Rummel Haus Activity Center
The historic Rummel Haus has been restored and refurbished to serve as an activity center. It’s used on a regular basis for children’s art classes, Junior Master Gardener training, Book Club, and Library Board meetings.
The Rummel Haus is also available for community meetings and private social, non-commercial events.
The first floor of the haus has:
- a meeting room with tables and chairs for approximately 25 people
- a cozy reading room with comfortable reading chairs and a small table and chairs
- a full kitchen with all appliances and plenty of counter space
The second story of the haus is a classroom setting with table and chairs for approximately 12 people and a an interactive white board (SmartBoard).
The Library has an objective to work in partnership with community organizations and non-profits – and makes the Rummel Haus available for meetings and gatherings. Donations to help fund the care and upkeep of the Rummel Haus are certainly appreciated but not required.
The Rummel Haus - 1872
We have two accounts that give us insight into the history of the Rummel Haus, and there are no doubt more that will surface as time goes by. The following is a blending of this information in attempt to share what we have learned about this quaint and stately cottage.
When the town of Round Top was incorporated in 1870 Francis W. McGuire was appointed mayor. At that time he owned ten acres on Mill Street that later, on April 1, 1871, was bought by William Rummel. There McGuire operated a steam sawmill, cotton gin and other machinery. There is no information that a house existed on the ten acres, but deed records do state that a house existed on block 23. That would have been adjacent to and to the south of the ten acres.
Carl William Rummel, Jr. (He preferred to be called William) and Clara Hillebrandt were married January 21, 1868, in the Bethlehem Lutheran Church by Reverend Adam Neuthard. It is assumed that this young couple began planning for a nice home and when they purchased the ten acres in 1871 their plans began to take shape.
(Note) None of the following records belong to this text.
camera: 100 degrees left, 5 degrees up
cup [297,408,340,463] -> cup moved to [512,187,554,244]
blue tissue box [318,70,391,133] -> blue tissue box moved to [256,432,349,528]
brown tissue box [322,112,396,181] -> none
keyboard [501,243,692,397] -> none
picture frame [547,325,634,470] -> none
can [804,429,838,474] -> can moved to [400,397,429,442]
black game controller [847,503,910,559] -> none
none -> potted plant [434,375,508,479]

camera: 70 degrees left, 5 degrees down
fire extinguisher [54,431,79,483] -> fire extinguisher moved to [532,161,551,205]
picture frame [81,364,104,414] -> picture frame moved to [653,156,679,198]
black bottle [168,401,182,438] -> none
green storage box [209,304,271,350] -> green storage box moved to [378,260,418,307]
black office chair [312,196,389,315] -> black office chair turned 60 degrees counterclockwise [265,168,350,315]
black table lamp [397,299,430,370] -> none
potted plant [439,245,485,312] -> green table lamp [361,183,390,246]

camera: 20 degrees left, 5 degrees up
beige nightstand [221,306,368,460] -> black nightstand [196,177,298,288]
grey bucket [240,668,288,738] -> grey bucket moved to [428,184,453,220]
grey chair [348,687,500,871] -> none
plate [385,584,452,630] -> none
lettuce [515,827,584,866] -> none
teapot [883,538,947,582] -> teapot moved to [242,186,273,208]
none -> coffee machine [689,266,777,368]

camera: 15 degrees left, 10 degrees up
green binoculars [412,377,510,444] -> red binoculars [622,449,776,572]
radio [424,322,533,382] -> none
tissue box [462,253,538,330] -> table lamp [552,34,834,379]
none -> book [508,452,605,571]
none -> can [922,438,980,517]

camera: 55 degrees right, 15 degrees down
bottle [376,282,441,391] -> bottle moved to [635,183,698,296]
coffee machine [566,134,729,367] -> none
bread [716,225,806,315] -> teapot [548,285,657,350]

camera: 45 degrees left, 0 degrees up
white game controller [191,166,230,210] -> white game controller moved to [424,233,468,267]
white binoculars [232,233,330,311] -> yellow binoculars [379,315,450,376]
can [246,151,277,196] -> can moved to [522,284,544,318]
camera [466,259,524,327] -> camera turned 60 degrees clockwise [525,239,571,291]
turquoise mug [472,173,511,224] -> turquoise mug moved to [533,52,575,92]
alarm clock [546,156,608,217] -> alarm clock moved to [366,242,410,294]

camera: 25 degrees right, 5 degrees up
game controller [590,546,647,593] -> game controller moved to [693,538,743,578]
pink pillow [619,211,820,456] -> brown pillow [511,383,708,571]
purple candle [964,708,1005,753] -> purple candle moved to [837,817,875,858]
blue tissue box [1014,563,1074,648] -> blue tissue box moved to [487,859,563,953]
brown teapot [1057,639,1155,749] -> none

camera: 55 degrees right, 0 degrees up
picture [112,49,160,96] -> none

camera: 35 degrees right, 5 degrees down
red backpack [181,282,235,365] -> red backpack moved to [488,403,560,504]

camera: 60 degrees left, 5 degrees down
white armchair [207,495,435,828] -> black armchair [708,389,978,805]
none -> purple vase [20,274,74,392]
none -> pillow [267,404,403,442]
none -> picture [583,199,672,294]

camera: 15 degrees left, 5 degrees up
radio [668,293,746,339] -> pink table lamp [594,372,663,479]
William’s grandfather, Carl Siegismund Bauer, was an exceptional stone mason who had already helped construct the Schueddemagen house for his daughter and son in law, Conrad Schueddemagen, in the 1850s. He was also the planner and overseer for the construction of the Bethlehem Lutheran Church dedicated in 1866, so it is assumed that he was instrumental in the plans for the Rummel Haus. It is also believed, although not documented, that the beautiful stone house which is known as the Rummel Haus probably was built in 1871 and 1872. Carl S Bauer passed away on January 27, 1873 after a brief illness.
William and Clara reared a family of six children, three boys and three girls in Round Top. They are buried in the Bethlehem Lutheran Cemetery as is Carl S. Bauer.